◆ **Exercise**
Write the full listing out again, word for word, but omit the pictures.

◆ **Task inputs**
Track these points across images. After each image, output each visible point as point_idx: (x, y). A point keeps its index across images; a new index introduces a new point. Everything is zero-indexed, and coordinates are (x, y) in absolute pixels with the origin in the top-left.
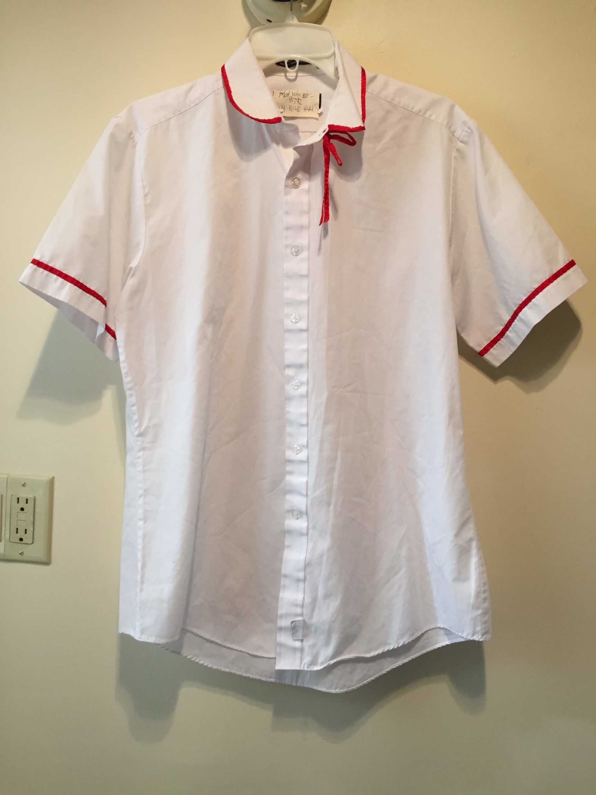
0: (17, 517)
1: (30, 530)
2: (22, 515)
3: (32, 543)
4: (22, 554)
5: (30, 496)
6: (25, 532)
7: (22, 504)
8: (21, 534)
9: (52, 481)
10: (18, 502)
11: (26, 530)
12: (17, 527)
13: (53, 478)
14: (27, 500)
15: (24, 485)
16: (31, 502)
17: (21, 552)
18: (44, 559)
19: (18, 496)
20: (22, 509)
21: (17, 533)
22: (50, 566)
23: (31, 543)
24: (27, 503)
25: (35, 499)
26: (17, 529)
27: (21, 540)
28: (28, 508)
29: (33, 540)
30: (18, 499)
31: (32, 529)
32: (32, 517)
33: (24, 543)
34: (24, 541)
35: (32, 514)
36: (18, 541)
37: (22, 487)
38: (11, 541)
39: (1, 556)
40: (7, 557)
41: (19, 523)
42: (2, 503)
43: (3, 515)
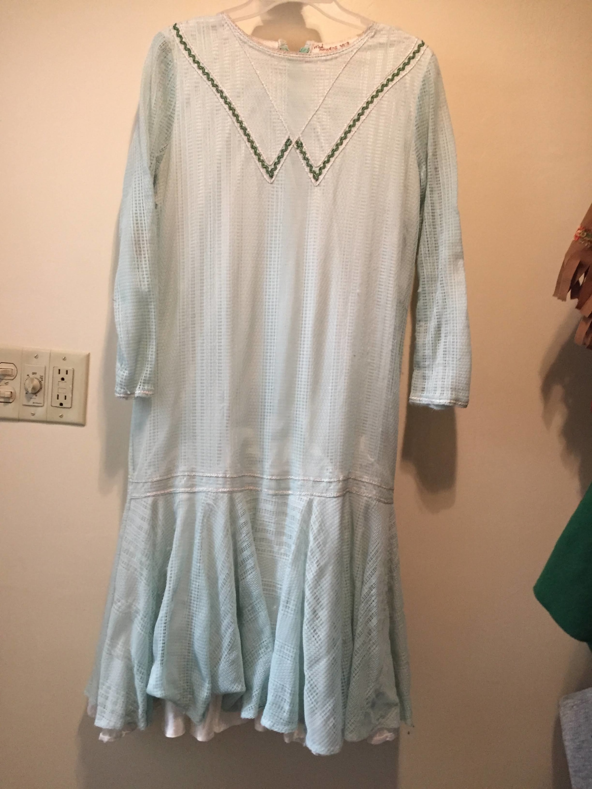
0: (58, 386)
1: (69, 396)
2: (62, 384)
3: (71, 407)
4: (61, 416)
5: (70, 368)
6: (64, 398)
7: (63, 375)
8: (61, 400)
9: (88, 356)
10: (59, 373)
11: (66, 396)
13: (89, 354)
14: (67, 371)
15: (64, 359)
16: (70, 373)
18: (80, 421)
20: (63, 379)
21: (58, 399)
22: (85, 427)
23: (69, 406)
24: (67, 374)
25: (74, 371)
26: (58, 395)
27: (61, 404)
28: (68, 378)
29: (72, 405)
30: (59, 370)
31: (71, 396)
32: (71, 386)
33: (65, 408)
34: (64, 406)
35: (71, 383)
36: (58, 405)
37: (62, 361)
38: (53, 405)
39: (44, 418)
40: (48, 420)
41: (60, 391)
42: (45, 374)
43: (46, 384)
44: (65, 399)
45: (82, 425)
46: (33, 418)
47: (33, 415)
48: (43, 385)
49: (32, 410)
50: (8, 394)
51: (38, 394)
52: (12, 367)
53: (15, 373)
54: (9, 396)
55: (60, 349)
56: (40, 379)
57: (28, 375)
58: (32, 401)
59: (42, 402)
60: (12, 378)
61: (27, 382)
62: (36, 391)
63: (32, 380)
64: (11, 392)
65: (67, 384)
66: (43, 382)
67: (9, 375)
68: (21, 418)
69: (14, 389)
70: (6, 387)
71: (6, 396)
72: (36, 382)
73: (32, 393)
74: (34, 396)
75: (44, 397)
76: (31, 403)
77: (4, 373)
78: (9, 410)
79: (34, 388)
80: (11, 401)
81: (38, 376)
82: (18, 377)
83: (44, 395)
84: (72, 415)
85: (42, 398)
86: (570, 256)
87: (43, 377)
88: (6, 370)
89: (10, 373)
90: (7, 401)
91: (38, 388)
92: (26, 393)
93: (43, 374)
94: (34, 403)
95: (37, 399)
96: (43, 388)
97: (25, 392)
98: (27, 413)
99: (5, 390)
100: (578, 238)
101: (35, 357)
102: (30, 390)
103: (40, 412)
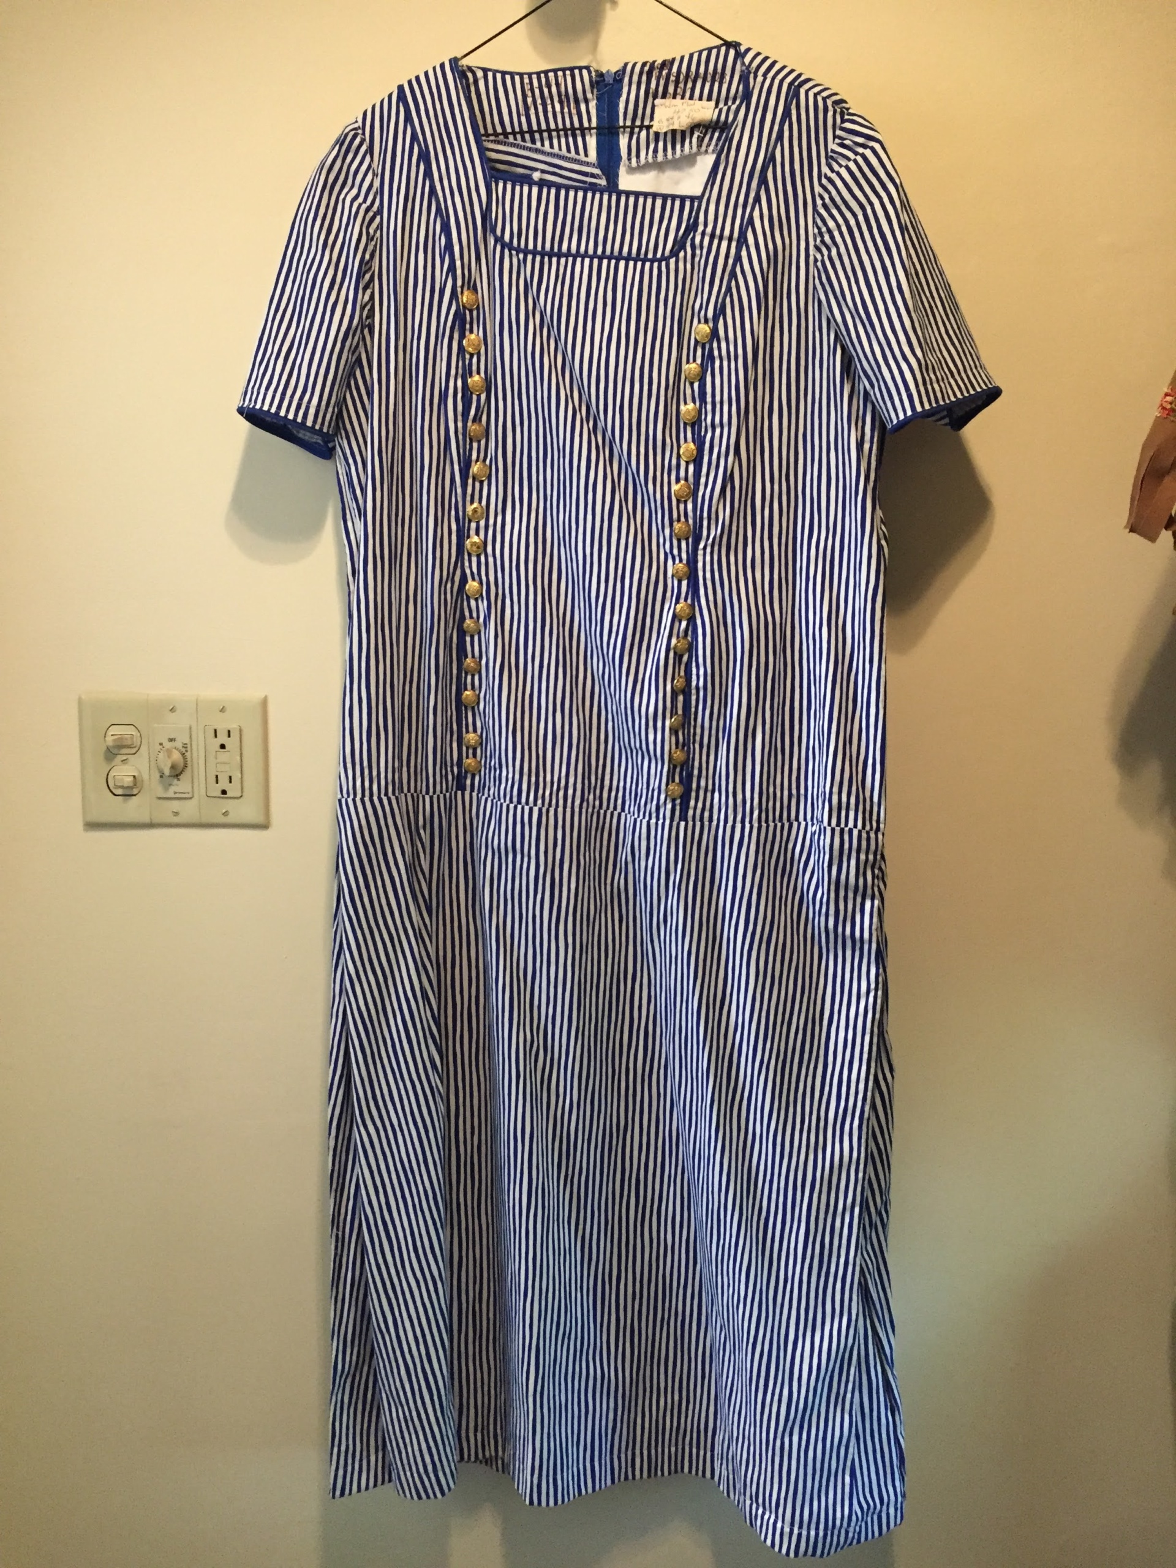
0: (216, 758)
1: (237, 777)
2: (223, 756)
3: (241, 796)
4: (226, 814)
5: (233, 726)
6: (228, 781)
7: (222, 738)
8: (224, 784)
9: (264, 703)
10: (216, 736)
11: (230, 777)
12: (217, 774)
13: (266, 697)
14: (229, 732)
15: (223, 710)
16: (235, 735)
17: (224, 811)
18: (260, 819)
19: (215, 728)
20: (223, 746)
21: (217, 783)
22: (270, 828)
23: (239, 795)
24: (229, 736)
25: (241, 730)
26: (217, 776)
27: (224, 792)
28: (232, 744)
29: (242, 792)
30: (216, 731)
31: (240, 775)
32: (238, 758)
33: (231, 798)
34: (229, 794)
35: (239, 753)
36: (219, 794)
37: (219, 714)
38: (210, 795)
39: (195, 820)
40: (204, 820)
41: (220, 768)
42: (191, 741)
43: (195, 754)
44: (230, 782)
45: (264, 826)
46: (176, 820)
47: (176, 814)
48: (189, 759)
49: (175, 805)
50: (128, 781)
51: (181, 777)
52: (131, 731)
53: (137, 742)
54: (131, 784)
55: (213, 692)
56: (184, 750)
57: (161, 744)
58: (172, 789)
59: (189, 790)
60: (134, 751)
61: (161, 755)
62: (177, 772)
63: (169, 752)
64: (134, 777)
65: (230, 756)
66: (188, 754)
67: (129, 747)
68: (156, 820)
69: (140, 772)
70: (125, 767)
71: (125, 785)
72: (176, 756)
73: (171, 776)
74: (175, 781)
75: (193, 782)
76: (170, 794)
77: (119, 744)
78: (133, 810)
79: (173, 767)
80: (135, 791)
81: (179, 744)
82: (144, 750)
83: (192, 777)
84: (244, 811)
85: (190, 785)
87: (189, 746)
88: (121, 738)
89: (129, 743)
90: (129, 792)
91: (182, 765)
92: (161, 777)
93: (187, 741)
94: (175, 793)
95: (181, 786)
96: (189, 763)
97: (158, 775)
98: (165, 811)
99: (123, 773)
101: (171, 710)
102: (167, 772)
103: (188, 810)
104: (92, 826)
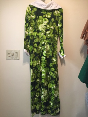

◆ **Written answer**
Track these points across images. After each image, output each visible point as point_idx: (x, y). A point keeps its index across images; a new index introduces a new point. Everything is zero-indexed, and coordinates are (x, y) in absolute pixels with the origin in the top-left.
0: (17, 517)
1: (30, 530)
2: (22, 515)
3: (32, 543)
4: (22, 554)
5: (30, 496)
6: (25, 532)
7: (22, 504)
8: (21, 534)
9: (52, 481)
10: (18, 502)
11: (26, 530)
12: (17, 527)
13: (53, 478)
14: (27, 500)
15: (24, 485)
16: (31, 502)
17: (21, 552)
18: (44, 559)
19: (18, 496)
20: (22, 509)
21: (17, 533)
22: (50, 566)
23: (31, 543)
24: (27, 503)
25: (35, 499)
26: (17, 529)
27: (21, 540)
28: (28, 508)
29: (33, 540)
30: (18, 499)
31: (32, 529)
32: (32, 517)
33: (24, 543)
34: (24, 541)
35: (32, 514)
36: (18, 541)
37: (22, 487)
38: (11, 541)
39: (1, 556)
40: (7, 557)
41: (19, 523)
42: (2, 503)
43: (3, 515)
0: (58, 386)
1: (69, 396)
2: (62, 384)
3: (71, 407)
4: (61, 416)
5: (70, 368)
6: (64, 398)
7: (63, 375)
8: (61, 400)
9: (88, 356)
10: (59, 373)
11: (66, 396)
13: (89, 354)
14: (67, 371)
15: (64, 359)
16: (70, 373)
18: (80, 421)
20: (63, 379)
21: (58, 399)
22: (85, 427)
23: (69, 406)
24: (67, 374)
25: (74, 371)
26: (58, 395)
27: (61, 404)
28: (68, 378)
29: (72, 405)
30: (59, 370)
31: (71, 396)
32: (71, 386)
33: (65, 408)
34: (64, 406)
35: (71, 383)
36: (58, 405)
37: (62, 361)
38: (53, 405)
39: (44, 418)
40: (48, 420)
41: (60, 391)
42: (45, 374)
43: (46, 384)
44: (65, 399)
45: (82, 425)
46: (33, 418)
47: (33, 415)
48: (43, 385)
49: (32, 410)
50: (8, 394)
51: (38, 394)
52: (12, 367)
53: (15, 373)
54: (9, 396)
55: (60, 349)
56: (40, 379)
57: (28, 375)
58: (32, 401)
59: (42, 402)
60: (12, 378)
61: (27, 382)
62: (36, 391)
63: (32, 380)
64: (11, 392)
65: (67, 384)
66: (43, 382)
67: (9, 375)
68: (21, 418)
69: (14, 389)
70: (6, 387)
71: (6, 396)
72: (36, 382)
73: (32, 393)
74: (34, 396)
75: (44, 397)
76: (31, 403)
77: (4, 373)
78: (9, 410)
79: (34, 388)
80: (11, 401)
81: (38, 376)
82: (18, 377)
83: (44, 395)
84: (72, 415)
85: (42, 398)
86: (570, 256)
87: (43, 377)
88: (6, 370)
89: (10, 373)
90: (7, 401)
91: (38, 388)
92: (26, 393)
93: (43, 374)
94: (34, 403)
95: (37, 399)
96: (43, 388)
97: (25, 392)
98: (27, 413)
99: (5, 390)
100: (578, 238)
101: (35, 357)
102: (30, 390)
103: (40, 412)
0: (216, 758)
1: (237, 777)
2: (223, 756)
3: (241, 796)
4: (226, 814)
5: (233, 726)
6: (228, 781)
7: (222, 738)
8: (224, 784)
9: (264, 703)
10: (216, 736)
11: (230, 777)
12: (217, 774)
13: (266, 697)
14: (229, 732)
15: (223, 710)
16: (235, 735)
17: (224, 811)
18: (260, 819)
19: (215, 728)
20: (223, 746)
21: (217, 783)
22: (270, 828)
23: (239, 795)
24: (229, 736)
25: (241, 730)
26: (217, 776)
27: (224, 792)
28: (232, 744)
29: (242, 792)
30: (216, 731)
31: (240, 775)
32: (238, 758)
33: (231, 798)
34: (229, 794)
35: (239, 753)
36: (219, 794)
37: (219, 714)
38: (210, 795)
39: (195, 820)
40: (204, 820)
41: (220, 768)
42: (191, 741)
43: (195, 754)
44: (230, 782)
45: (264, 826)
46: (176, 820)
47: (176, 814)
48: (189, 759)
49: (175, 805)
50: (128, 781)
51: (181, 777)
52: (131, 731)
53: (137, 742)
54: (131, 784)
55: (213, 692)
56: (184, 750)
57: (161, 744)
58: (172, 789)
59: (189, 790)
60: (134, 751)
61: (161, 755)
62: (177, 772)
63: (169, 752)
64: (134, 777)
65: (230, 756)
66: (188, 754)
67: (129, 747)
68: (156, 820)
69: (140, 772)
70: (125, 767)
71: (125, 785)
72: (176, 756)
73: (171, 776)
74: (175, 781)
75: (193, 782)
76: (170, 794)
77: (119, 744)
78: (133, 810)
79: (173, 767)
80: (135, 791)
81: (179, 744)
82: (144, 750)
83: (192, 777)
84: (244, 811)
85: (190, 785)
87: (189, 746)
88: (121, 738)
89: (129, 743)
90: (129, 792)
91: (182, 765)
92: (161, 777)
93: (187, 741)
94: (175, 793)
95: (181, 786)
96: (189, 763)
97: (158, 775)
98: (165, 811)
99: (123, 773)
101: (171, 710)
102: (167, 772)
103: (188, 810)
104: (92, 826)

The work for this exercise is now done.